[Prev][Next][Index]
CS Prelim Announcement
- From: sri@news.cs.duke.edu (Srikanth T. Srinivasan)
- Newsgroups: duke.cs.os-research
- Subject: CS Prelim Announcement
- Date: 17 Mar 1999 20:18:49 GMT
- Organization: Duke University Department of Computer Science, Durham, NC
- Xref: news.duke.edu duke.cs.os-research:261
DUKE UNIVERSITY
COMPUTER SCIENCE DEPARTMENT
Ph.D. PRELIMINARY EXAMINATION
Load Latency Tolerance in Dynamically Scheduled Processors
Srikanth T. Srinivasan
Advisor: Dr. Alvin R. Lebeck
Levine Science Research Center, D344
Friday, April 2, 1999
1:00 p.m.
The performance gap between processors and memory systems is growing, yet
current caches tend to be naive. Understanding the interaction of the memory
system with the user program, the processor and the compiler, can lead to
better solutions to bridge this gap. In my work, I explore one such
characteristic, load latency tolerance.
Limitations of dynamically scheduled processors due to data dependencies,
finite resources and branch mispredictions cause a variation in the latency
tolerance of loads. My first contribution is to present a method to quantify
this variation. My results show that depending on benchmark and processor
configuration, between 21% and 68% of the loads need to complete in one
cycle, whereas between 2% and 28% of loads can wait for at least 8 cycles
and still achieve IPCs (committed Instructions Per cycle) within 8% of an
ideal memory system (where all loads complete in one cycle). Traditional
memory systems fail to do a good job in capturing this variation. The
potential increase in performance that can be obtained by incorporating
latency tolerance consciousness into traditional memory systems ranges
between 14% and 71% across benchmarks.
The second contribution of my work is to increase processor performance by
exploiting load latency tolerance information. I investigate the use of two
schemes, priority scheduling and selective caching, for this purpose. Both
schemes differentiate between loads and give priority to critical loads when
they compete for resources with non-critical loads as well as other
instructions. The goal of priority scheduling is to enable critical loads to
complete early by minimizing the delays incurred by them in the various
queues.
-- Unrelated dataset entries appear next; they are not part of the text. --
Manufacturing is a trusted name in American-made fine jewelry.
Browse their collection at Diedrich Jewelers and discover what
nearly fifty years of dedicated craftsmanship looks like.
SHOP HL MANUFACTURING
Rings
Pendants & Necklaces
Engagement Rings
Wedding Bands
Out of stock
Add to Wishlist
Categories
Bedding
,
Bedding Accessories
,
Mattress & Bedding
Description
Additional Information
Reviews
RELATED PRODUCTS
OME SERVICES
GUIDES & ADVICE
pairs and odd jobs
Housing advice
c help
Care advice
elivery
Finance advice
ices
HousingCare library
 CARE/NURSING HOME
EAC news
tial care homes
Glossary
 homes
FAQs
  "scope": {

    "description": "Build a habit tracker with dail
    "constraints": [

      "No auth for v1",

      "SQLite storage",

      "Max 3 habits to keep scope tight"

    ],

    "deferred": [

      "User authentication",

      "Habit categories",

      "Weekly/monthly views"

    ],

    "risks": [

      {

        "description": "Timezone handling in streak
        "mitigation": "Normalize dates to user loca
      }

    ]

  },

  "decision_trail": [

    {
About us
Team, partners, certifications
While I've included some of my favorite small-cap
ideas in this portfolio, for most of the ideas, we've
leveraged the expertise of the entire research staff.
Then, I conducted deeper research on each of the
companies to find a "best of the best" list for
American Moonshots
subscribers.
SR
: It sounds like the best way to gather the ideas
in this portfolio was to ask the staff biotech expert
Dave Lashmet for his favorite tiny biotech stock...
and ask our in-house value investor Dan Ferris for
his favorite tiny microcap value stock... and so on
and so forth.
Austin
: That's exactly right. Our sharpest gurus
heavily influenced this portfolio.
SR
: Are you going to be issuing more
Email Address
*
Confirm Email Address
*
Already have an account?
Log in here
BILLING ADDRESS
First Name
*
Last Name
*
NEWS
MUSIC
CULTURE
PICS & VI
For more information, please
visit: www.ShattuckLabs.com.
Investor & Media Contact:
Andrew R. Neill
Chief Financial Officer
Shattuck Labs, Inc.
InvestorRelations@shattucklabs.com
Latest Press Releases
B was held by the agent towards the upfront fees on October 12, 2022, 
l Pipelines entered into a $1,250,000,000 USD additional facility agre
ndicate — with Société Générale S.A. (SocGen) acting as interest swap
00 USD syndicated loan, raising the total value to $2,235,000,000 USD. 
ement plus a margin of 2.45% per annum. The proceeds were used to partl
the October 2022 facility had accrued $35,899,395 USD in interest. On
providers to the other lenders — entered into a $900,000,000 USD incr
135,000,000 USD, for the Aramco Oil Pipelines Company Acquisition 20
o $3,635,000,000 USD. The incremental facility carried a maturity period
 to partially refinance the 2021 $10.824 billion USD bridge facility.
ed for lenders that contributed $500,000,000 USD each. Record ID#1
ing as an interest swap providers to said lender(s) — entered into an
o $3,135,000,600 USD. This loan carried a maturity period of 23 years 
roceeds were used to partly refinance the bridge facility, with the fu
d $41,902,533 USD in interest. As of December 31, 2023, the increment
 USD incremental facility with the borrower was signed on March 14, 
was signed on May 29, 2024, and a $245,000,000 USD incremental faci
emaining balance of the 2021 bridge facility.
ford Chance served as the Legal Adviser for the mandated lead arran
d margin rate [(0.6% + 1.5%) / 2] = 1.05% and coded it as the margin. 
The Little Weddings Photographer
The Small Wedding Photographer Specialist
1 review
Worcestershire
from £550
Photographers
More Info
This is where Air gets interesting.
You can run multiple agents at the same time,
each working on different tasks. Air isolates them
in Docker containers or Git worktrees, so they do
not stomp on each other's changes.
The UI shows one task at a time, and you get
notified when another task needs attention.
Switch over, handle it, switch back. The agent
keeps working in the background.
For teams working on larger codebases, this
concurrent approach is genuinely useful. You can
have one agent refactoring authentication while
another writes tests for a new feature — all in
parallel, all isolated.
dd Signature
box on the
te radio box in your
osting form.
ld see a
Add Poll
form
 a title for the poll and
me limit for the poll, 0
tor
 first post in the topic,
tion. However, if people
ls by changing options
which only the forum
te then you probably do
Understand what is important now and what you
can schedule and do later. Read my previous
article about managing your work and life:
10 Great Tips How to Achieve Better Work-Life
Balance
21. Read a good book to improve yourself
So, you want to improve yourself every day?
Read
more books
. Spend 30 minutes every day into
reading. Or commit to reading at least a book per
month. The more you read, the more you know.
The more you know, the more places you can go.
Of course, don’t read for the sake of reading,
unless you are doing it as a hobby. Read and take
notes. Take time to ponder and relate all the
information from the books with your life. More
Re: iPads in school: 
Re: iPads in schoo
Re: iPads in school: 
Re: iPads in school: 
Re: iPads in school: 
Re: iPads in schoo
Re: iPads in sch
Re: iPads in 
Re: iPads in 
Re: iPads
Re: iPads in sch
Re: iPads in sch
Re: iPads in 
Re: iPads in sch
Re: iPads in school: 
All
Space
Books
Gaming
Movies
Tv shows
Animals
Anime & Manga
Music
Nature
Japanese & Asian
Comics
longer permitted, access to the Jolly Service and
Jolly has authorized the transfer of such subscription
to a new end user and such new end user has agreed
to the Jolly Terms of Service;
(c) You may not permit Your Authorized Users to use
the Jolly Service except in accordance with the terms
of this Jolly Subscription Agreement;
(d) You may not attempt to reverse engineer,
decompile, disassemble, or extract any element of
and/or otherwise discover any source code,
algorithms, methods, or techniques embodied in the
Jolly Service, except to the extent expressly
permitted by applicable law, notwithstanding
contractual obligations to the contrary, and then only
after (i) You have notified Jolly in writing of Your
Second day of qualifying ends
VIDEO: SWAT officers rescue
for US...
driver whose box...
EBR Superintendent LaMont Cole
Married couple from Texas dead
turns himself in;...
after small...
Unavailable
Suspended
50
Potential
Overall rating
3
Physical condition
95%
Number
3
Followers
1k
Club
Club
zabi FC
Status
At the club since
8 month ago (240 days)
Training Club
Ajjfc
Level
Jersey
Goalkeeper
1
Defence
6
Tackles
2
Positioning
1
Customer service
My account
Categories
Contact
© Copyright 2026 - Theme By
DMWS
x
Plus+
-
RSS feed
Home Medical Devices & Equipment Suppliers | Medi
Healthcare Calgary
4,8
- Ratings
Scheduling critical loads earlier in the ready queue, MSHRs, and
the data port queue produces up to a 13% increase in IPC. Selective caching
involves changing the replacement policy in the L1 cache to make critical
loads stay closest to the processor and thereby make caches conform to the
processors' load latency requirements. This is accomplished by denying
non-critical loads entry into the L1 cache when it attempts to displace
critical data out of the L1 cache. Such non-critical data are allowed to
bypass the L1 cache with benefits of a shorter latency as well as reduced
occupancy on the L2 bus.
I consider three approaches for gathering load latency tolerance information,
profiling, static compiler analysis, and a dynamic hardware mechanism. My
profiling scheme requires the use of a complex simulator with capabilities
for rolling back the state of the processor and is used only as a
proof-of-concept approach. Compile time analysis suffers from a lack of
branch prediction information. I plan to explore several alternatives to
overcome this limitation. My hardware scheme models the latency tolerance
of a load as a function of dependencies and processor utilization and uses
tables, registers, and associated logic for dynamically keeping track of the
parameters. A cost-benefit analysis of these 3 approaches needs to be done.